Discovery could lead to new approaches for treating antibiotic and anti-inflammatory sulfa-drug allergies

Peer review: PNAS
Funding: Australian Research Council, National Health and Medical Research Council of Australia, Allergy and Immunology Foundation of Australasia (AIFA), University of Melbourne Early Career Researcher Grant 2021 UoM,  and NHMRC and ARC and NIH -National Institutes of Health, USA.

Researchers have discovered a mechanism that activates part of the body’s immune system through a class of molecules that structurally resemble sulfa-drugs, opening the door to advance research into dealing with allergic reactions commonly associated with sulfa-drugs.

Sulfa-drugs have been a mainstay of anti-inflammatory therapeutics and antibiotics for decades, used to treat and prevent serious conditions such as skin and soft-tissue infections and urinary tract infections.

Allergic reactions to these drugs, that range from a minor rash to severe anaphylaxis, represent a major clinical problem, with five per cent of the population and 30 per cent of immunocompromised individuals experiencing adverse reactions.

This new research, led by the Peter Doherty Institute for Infection and Immunity (Doherty Institute) in collaboration with University of Melbourne’s Bio21 Institute and Harvard Medical School (USA), and published in PNAS, has uncovered a mechanism that stimulates specific immune cells, called natural killer T (NKT) cells, which may play a role in sulfa-drug allergic reactions.
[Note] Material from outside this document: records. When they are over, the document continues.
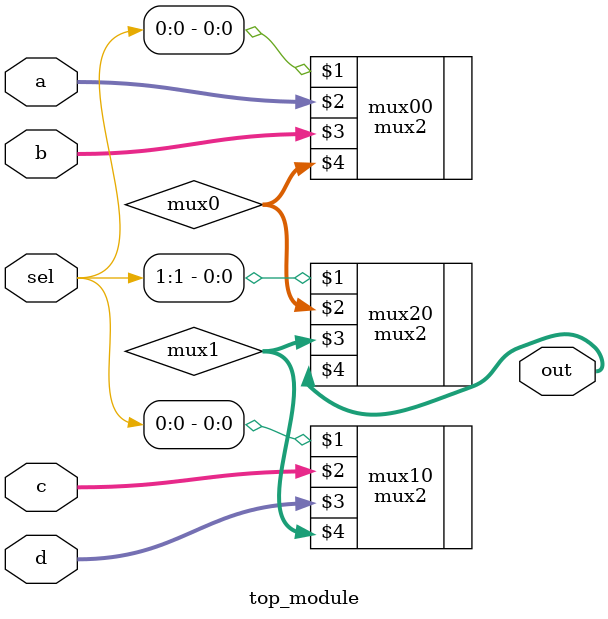
<source format=v>
module top_module (
    input [1:0] sel,
    input [7:0] a,
    input [7:0] b,
    input [7:0] c,
    input [7:0] d,
    output [7:0] out  ); //

    wire [7:0] mux0, mux1;
    mux2 mux00( sel[0],    a,    b, mux0 );
    mux2 mux10( sel[0],    c,    d, mux1 );
    mux2 mux20( sel[1], mux0, mux1,  out );

endmodule

</source>
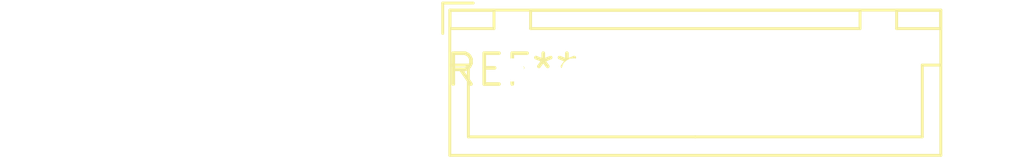
<source format=kicad_pcb>
(kicad_pcb (version 20240108) (generator pcbnew)

  (general
    (thickness 1.6)
  )

  (paper "A4")
  (layers
    (0 "F.Cu" signal)
    (31 "B.Cu" signal)
    (32 "B.Adhes" user "B.Adhesive")
    (33 "F.Adhes" user "F.Adhesive")
    (34 "B.Paste" user)
    (35 "F.Paste" user)
    (36 "B.SilkS" user "B.Silkscreen")
    (37 "F.SilkS" user "F.Silkscreen")
    (38 "B.Mask" user)
    (39 "F.Mask" user)
    (40 "Dwgs.User" user "User.Drawings")
    (41 "Cmts.User" user "User.Comments")
    (42 "Eco1.User" user "User.Eco1")
    (43 "Eco2.User" user "User.Eco2")
    (44 "Edge.Cuts" user)
    (45 "Margin" user)
    (46 "B.CrtYd" user "B.Courtyard")
    (47 "F.CrtYd" user "F.Courtyard")
    (48 "B.Fab" user)
    (49 "F.Fab" user)
    (50 "User.1" user)
    (51 "User.2" user)
    (52 "User.3" user)
    (53 "User.4" user)
    (54 "User.5" user)
    (55 "User.6" user)
    (56 "User.7" user)
    (57 "User.8" user)
    (58 "User.9" user)
  )

  (setup
    (pad_to_mask_clearance 0)
    (pcbplotparams
      (layerselection 0x00010fc_ffffffff)
      (plot_on_all_layers_selection 0x0000000_00000000)
      (disableapertmacros false)
      (usegerberextensions false)
      (usegerberattributes false)
      (usegerberadvancedattributes false)
      (creategerberjobfile false)
      (dashed_line_dash_ratio 12.000000)
      (dashed_line_gap_ratio 3.000000)
      (svgprecision 4)
      (plotframeref false)
      (viasonmask false)
      (mode 1)
      (useauxorigin false)
      (hpglpennumber 1)
      (hpglpenspeed 20)
      (hpglpendiameter 15.000000)
      (dxfpolygonmode false)
      (dxfimperialunits false)
      (dxfusepcbnewfont false)
      (psnegative false)
      (psa4output false)
      (plotreference false)
      (plotvalue false)
      (plotinvisibletext false)
      (sketchpadsonfab false)
      (subtractmaskfromsilk false)
      (outputformat 1)
      (mirror false)
      (drillshape 1)
      (scaleselection 1)
      (outputdirectory "")
    )
  )

  (net 0 "")

  (footprint "JST_XH_B7B-XH-A_1x07_P2.50mm_Vertical" (layer "F.Cu") (at 0 0))

)

</source>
Usually, NKT cells respond to lipids (fat molecules) derived from foreign pathogens when these are bound by protein, called CD1d, which presents them to NKT cells. They can also sense and respond to the alterations in the self-lipid-composition of the host’s (human) cells that are often associated to disease.

What the team has shown is that sulfa-drug-like compounds can also bind to CD1d, and that some NKT cells can sense them in association with a self-lipid molecule bound by CD1d. 

This interferes with normal NKT cell immune surveillance, leading to activation of these cells and potentially eliciting an unwanted immune response.  

First author on this study, University of Melbourne Dr Catarina Almeida, a Post-doctoral Research Fellow at the Doherty Institute, explained that the study represents a breakthrough in the field of immunology as it presents a mechanism by which sulfa-drugs may initiate an immune response and challenges the paradigm that NKT cells only react to lipid molecules.

“These white blood cells were believed to only be involved in lipid-molecule-surveillance,” Dr Almeida said.

“We’ve been able to show that these non-lipid-molecules, which are structurally similar to sulfa-drugs, can activate a previously unexplored subset of NKT cells in humans.”

“Most research to address the problem of sulfa-drug allergies has unsuccessfully focused on other types of white blood cells.”

The discovery opens an entirely new avenue of research into how these cells function and their potential role in sulfa-drug allergic reactions.

Professor Dale Godfrey, senior author on the paper and head of the laboratory where this research was performed at the Doherty Institute explained that whilst NKT cells have been shown to play an important role in cancer, infection, autoimmunity and allergy, their role in drug-induced allergies remains unexplored.

“We hope that our novel investigations may open a new line of research and help address a long-standing problem that can increase the safety of these important drugs,” Professor Godfrey said.